Management interculturel

L'Alliance, constituée pour cinq ans et prolongée jusqu'en 2007, reste le plus large partenariat R & D dans ce secteur. Le site n'a cessé de monter en puissance et rassemblait, au début de l'été dernier, un peu plus de 1 100 personnes, dont plus de 800 pour STMicroelectronics, qui déploie aussi sur le site des activités de production.

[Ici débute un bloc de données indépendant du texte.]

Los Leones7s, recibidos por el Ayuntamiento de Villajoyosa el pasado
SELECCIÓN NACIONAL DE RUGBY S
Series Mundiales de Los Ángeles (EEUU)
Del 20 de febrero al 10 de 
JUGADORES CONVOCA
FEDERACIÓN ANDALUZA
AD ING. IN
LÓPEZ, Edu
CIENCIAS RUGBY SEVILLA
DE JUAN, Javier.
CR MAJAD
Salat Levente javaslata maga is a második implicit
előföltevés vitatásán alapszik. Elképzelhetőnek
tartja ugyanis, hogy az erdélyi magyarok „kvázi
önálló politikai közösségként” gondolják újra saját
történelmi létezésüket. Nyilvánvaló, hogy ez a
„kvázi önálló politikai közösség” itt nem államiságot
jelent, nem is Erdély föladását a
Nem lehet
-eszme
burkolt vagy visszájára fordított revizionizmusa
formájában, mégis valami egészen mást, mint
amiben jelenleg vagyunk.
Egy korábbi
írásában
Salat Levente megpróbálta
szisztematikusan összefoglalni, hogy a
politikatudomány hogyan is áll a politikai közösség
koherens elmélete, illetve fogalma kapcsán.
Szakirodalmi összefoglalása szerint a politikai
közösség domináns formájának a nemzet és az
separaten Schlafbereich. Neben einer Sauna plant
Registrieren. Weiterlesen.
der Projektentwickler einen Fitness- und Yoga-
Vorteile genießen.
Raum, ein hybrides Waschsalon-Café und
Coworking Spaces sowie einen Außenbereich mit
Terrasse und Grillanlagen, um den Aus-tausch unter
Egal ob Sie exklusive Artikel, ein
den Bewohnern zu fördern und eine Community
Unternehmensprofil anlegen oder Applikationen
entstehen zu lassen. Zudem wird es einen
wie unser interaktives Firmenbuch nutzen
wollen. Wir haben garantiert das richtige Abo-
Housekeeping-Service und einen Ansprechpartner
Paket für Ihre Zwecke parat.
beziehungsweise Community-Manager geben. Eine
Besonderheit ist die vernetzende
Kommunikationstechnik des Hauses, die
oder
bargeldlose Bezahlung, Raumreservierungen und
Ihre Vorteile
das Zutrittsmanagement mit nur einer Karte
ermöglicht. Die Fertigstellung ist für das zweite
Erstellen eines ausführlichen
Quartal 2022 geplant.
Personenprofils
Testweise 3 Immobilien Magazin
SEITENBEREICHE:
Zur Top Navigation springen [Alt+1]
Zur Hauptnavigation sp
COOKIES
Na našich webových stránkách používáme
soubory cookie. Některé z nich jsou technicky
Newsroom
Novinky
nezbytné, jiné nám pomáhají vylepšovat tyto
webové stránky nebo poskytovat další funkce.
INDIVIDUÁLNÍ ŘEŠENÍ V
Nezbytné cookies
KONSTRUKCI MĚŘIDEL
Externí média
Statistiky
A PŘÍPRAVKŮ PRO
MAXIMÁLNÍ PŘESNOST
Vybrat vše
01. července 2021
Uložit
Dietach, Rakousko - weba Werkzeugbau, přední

Ce ménage à trois reste aussi une histoire de management des hommes bien particulière : au sein de chaque équipe, travaillent des collaborateurs issus de trois grandes multinationales aux cultures fortes. Ils peuvent être évalués par des hiérarchiques d'une autre société, avoir des durées du temps de travail légèrement différentes et liées à l'histoire de la négociation dans leur entreprise, des modes de rémunération spécifiques, ou encore, tout simplement, une culture du travail et de l'organisation propre à leur société mère.

A l'origine de l'Alliance, il y avait donc de quoi s'inquiéter pour tout DRH soucieux de management interculturel. Les responsables RH des parent companies étaient prêts à mettre en place des actions de communication, à travailler sur l'interculturel, imaginant que la pression des objectifs pourrait créer des tensions dans les équipes mixtes (lire Entreprise & Carrières n° 664).

«Troisième culture»

Mais plusieurs facteurs ont rapidement forgé une sorte de troisième culture à la lisière de celle des parent companies : « Dans le cadre de l'Alliance, les objectifs sont communs et assez ambitieux, indique Didier Dedeurwaerder, DRH de l'Alliance Crolles 2 pour STMicroelectronics. Pour des ingénieurs, la chose technique est prégnante. D'autre part, cette population a déjà une grande ouverture d'esprit, ce sont, pour la plupart, des gens qui ont eu l'habitude de voyager avec leur entreprise et qui ont côtoyé d'autres cultures. » De fait, les responsables RH n'ont finalement pas eu à déployer d'actions particulières sur ce thème de la culture d'entreprise.

« Pour l'instant, on reste dans un scénario très positif pour les RH, juge, de son côté, Gilles-Alexandre Barbe, pour Freescale. Le site n'a connu, jusqu'ici, qu'une croissance forte. » Situation idéale pour gérer les rémunérations et les promotions, notamment. « Il faudra aussi durer et revenir sur les questions liées à la motivation, concèdent les responsables RH. Nous nous dirigeons vers une phase de stabilité. A ce moment-là, nous devrons renforcer la gestion des RH. »

Une GRH impliquée mais discrète

De fait, jusqu'à présent, le ciment de la croissance rapide, associé aux similitudes entre ces trois géants de la puce électronique, ont permis une gestion des RH impliquée dans l'organisation, mais discrète au niveau des individus : les objectifs sont déterminés et déclinés au niveau de chaque collaborateur par l'Alliance, leur évaluation est double, et la gestion des promotions et des salaires revient dans le giron de chaque entreprise. L'Alliance a, en outre, bénéficié de la pratique, partagées par les trois entreprises, de pesée par points Hay, fournissant une échelle commune pour aligner les niveaux de postes. Stéphane Hauriat, directeur au sein de l'Alliance de la coopération pour la conception, issu de STMicroelectronics, a vu se forger une culture en quelques années, qu'il nomme aujourd'hui la «coopétition» : « Par exemple, les entretiens d'évaluation se mènent à deux, en même temps ou successivement, avec le responsable de l'Alliance et celui de la parent company. Ce management bicéphale est très bien accepté. » De même que les dernières différences de culture : « Aujourd'hui, les Latins de STMicroelectronics arrivent moins en retard aux réunions, et les Anglo-Saxons de Freescale ne prennent plus ces petits écarts pour un manque d'estime à leur endroit », sourit Didier Dedeurwaerder.

Avant la fin de l'année, l'Alliance, qui a mis en place un ensemble de procédures et de documents de référence communs, sera d'ailleurs auditée pour une certification ISO sur la relation client/fournisseur.

l'Alliance crolles 2

> STMicroelectronics : près de 50 000 salariés. Environ 800 à Crolles 2, dont 396 ingénieurs R & D.

> Philips : 165 000 salariés, dont 169 à Crolles 2.

> Freescale : ex-secteur semi-conducteurs de Motorola, 22 000 salariés, dont 126 à Crolles 2.